Over most of the last decade, Societe Generale has been very much the “other” French bank when it came to the equity-linked markets: heavy on innovation but light on volume. SG did not feature in the top 10 of the EMEA equity-linked table for full-year 2013, its sixth absence in a decade.
Yet the bank has worked on far more IFR Award-winning structured equity deals than many of its larger rivals, picking up gongs for Amorim Energia in 2013, ArcelorMittal in 2009 and La Caixa/Criteria CaixaCorp in 2008.
“We’ve previously been accused of being just a French bank,” said Jose Antonio Gagliardi, head of equity syndicate at SG. “We had to ensure we no longer rely on the French issuer universe.”

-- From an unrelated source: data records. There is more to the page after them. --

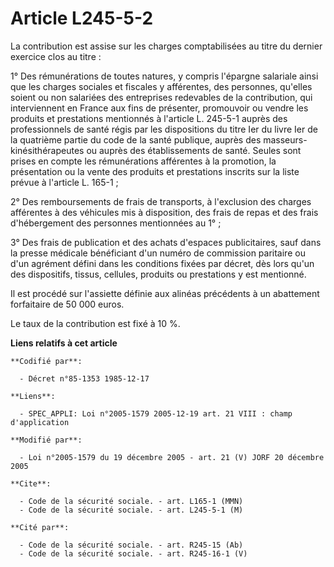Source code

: # Article L245-5-2

La contribution est assise sur les charges comptabilisées au titre du dernier exercice clos au titre :

1° Des rémunérations de toutes natures, y compris l'épargne salariale ainsi que les charges sociales et fiscales y
afférentes, des personnes, qu'elles soient ou non salariées des entreprises redevables de la contribution, qui interviennent
en France aux fins de présenter, promouvoir ou vendre les produits et prestations mentionnés à l'article L. 245-5-1 auprès
des professionnels de santé régis par les dispositions du titre Ier du livre Ier de la quatrième partie du code de la santé
publique, auprès des masseurs-kinésithérapeutes ou auprès des établissements de santé. Seules sont prises en compte les
rémunérations afférentes à la promotion, la présentation ou la vente des produits et prestations inscrits sur la liste prévue
à l'article L. 165-1 ;

2° Des remboursements de frais de transports, à l'exclusion des charges afférentes à des véhicules mis à disposition, des
frais de repas et des frais d'hébergement des personnes mentionnées au 1° ;

3° Des frais de publication et des achats d'espaces publicitaires, sauf dans la presse médicale bénéficiant d'un numéro de
commission paritaire ou d'un agrément défini dans les conditions fixées par décret, dès lors qu'un des dispositifs, tissus,
cellules, produits ou prestations y est mentionné.

Il est procédé sur l'assiette définie aux alinéas précédents à un abattement forfaitaire de 50 000 euros.

Le taux de la contribution est fixé à 10 %.

**Liens relatifs à cet article**

	**Codifié par**:

	  - Décret n°85-1353 1985-12-17

	**Liens**:

	  - SPEC_APPLI: Loi n°2005-1579 2005-12-19 art. 21 VIII : champ d'application

	**Modifié par**:

	  - Loi n°2005-1579 du 19 décembre 2005 - art. 21 (V) JORF 20 décembre 2005

	**Cite**:

	  - Code de la sécurité sociale. - art. L165-1 (MMN)
	  - Code de la sécurité sociale. - art. L245-5-1 (M)

	**Cité par**:

	  - Code de la sécurité sociale. - art. R245-15 (Ab)
	  - Code de la sécurité sociale. - art. R245-16-1 (V)

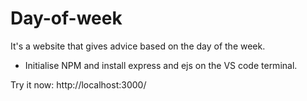 # Day-of-week
It's a website that gives advice based on the day of the week.

<ul> 
  <li>Initialise NPM and install express and ejs on the VS code terminal.</li>
</ul>
Try it now: http://localhost:3000/
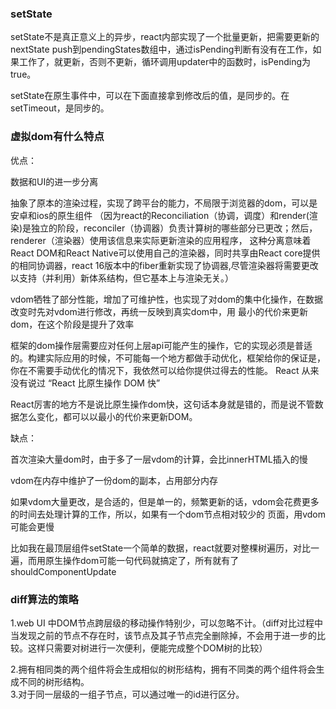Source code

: ### setState

setState不是真正意义上的异步，react内部实现了一个批量更新，把需要更新的nextState push到pendingStates数组中，通过isPending判断有没有在工作，如果工作了，就更新，否则不更新，循环调用updater中的函数时，isPending为true。

setState在原生事件中，可以在下面直接拿到修改后的值，是同步的。在setTimeout，是同步的。
### 虚拟dom有什么特点

优点：

数据和UI的进一步分离

抽象了原本的渲染过程，实现了跨平台的能力，不局限于浏览器的dom，可以是安卓和ios的原生组件
（因为react的Reconciliation（协调，调度）和render(渲染)是独立的阶段，reconciler（协调器）负责计算树的哪些部分已更改；然后，renderer（渲染器）使用该信息来实际更新渲染的应用程序，
这种分离意味着React DOM和React Native可以使用自己的渲染器，同时共享由React core提供的相同协调器，react 16版本中的fiber重新实现了协调器,尽管渲染器将需要更改以支持（并利用）新体系结构，但它基本上与渲染无关。）

vdom牺牲了部分性能，增加了可维护性，也实现了对dom的集中化操作，在数据改变时先对vdom进行修改，再统一反映到真实dom中，用
最小的代价来更新dom，在这个阶段是提升了效率

框架的dom操作层需要应对任何上层api可能产生的操作，它的实现必须是普适的。构建实际应用的时候，不可能每一个地方都做手动优化，框架给你的保证是，你在不需要手动优化的情况下，我依然可以给你提供过得去的性能。
React 从来没有说过 “React 比原生操作 DOM 快”

React厉害的地方不是说比原生操作dom快，这句话本身就是错的，而是说不管数据怎么变化，都可以以最小的代价来更新DOM。


缺点：

首次渲染大量dom时，由于多了一层vdom的计算，会比innerHTML插入的慢

vdom在内存中维护了一份dom的副本，占用部分内存

如果vdom大量更改，是合适的，但是单一的，频繁更新的话，vdom会花费更多的时间去处理计算的工作，所以，如果有一个dom节点相对较少的
页面，用vdom可能会更慢

比如我在最顶层组件setState一个简单的数据，react就要对整棵树遍历，对比一遍，而用原生操作dom可能一句代码就搞定了，所有就有了shouldComponentUpdate


### diff算法的策略
1.web UI 中DOM节点跨层级的移动操作特别少，可以忽略不计。（diff对比过程中当发现之前的节点不存在时，该节点及其子节点完全删除掉，不会用于进一步的比较。这样只需要对树进行一次便利，便能完成整个DOM树的比较）


2.拥有相同类的两个组件将会生成相似的树形结构，拥有不同类的两个组件将会生成不同的树形结构。  
3.对于同一层级的一组子节点，可以通过唯一的id进行区分。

Notwithstanding the traditional quiet of August and an October snuffed out by market weakness, SG was printing deals every month in 2014 through to September. Well into the second quarter, SG was one of only two banks to have completed more than a handful of trades – and it was the first to top US$1bn in league table credit.
Over the year, the bank completed the same number of deals in Germany and Spain as it did in its home market, as well as printing trades in Belgium, Italy and the Czech Republic. It diversified by sector and brought a healthy mix of debutants and repeat issuers. Its tally of 13 deals during the awards period – not including an unusual trade for unlisted Siclae – was bettered only by two other banks.
“Flow plus variety is what investors need,” said Bruno Magnouat, head of equity-linked origination. “As a bank we need to be in the flow, but we also want to add value throughout.”
Those remarks refer to one of the defining themes of the CB universe in 2014: the zero coupon. Over the awards period, SG was on five of the 10 zero deals, including the upsized €500m 2019 CB for German healthcare group Fresenius that was priced through 0.10%–0.90% guidance in March.
Also pricing with a 0% yield was the €470.2m exchangeable by Czech electricity supplier CEZ into Hungarian oil and gas group MOL, providing rare CEE paper. With CEZ committing to sell its 7.3% stake underlying the bonds, but MOL having first right of refusal on any sale, the bonds cannot be converted for three years of the 3.5-year tenor. The option to settle in cash provided the client with extra flexibility.
Value was also represented by SG’s knack for structuring around complex situations and client requirements.
Innovation included helping Telefonica monetise a stake in Telecom Italia that it did not yet possess. The €750m 2017 mandatory exchangeables used a 14.8% stake held indirectly in a vehicle being unwound due to competition concerns.
Enough outright demand was captured for an accompanying delta placing to be cut to €276m, from €575m originally, with further flexibility provided by the option to settle in cash if Telefonica has not yet received the shares.
But SG’s unique flair for the product was best shown in deals that revealed the bespoke nature of structured equity. In March, Fresenius issued €500m of convertible bonds while purchasing call options from Credit Suisse with a strike price equal to the CB conversion price to remove dilution entirely.
SG was a joint bookrunner with UniCredit, compared to Credit Suisse’s sole global co-ordinator, but it was the only one of the three to be employed when subsidiary Fresenius Medical Care tried something similar in September. This time SG was provider of the matching call options.
Corporates learned to their cost the risk of packaging derivatives with convertibles when Lehman Brothers collapsed and their calls disappeared with it. In the case of FMC’s €400m CB, the issuer is fully protected. If SG were to go bust, then rather than FMC losing its hedge, it is bondholders that would notice the change; they would become creditors of the French bank for anything owed above nominal value.
Addressing very different needs, SG also brought to market Europe’s first-ever 100% equity credit CB under IFRS accounting rules for French engineering consultancy Assystem. That trumped earlier efforts from more seasoned issuers ArcelorMittal and Volkswagen, which used mandatory structures to boost equity content above 80%.
The ODIRNANE structure comprised a perpetual bond issue convertible for the first seven years that can then be called or become straight debt with a step-up to six-month Euribor plus 800bp. Dilution was minimised through the use of net-share settlement.
“We wanted to fund our growth, to strengthen our equity base, to limit coupons – and at the same time to minimise dilution. Not an easy equation,” said Gilbert Vidal, Assystem’s CFO.
“Bringing together its expertise in hybrid convertible bonds and equity-linked instruments, Societe Generale was deeply involved by Assystem for a highly innovative convertible hybrid bond instrument ‘ODIRNANE’ which both addressed our needs and maximised investor interest.”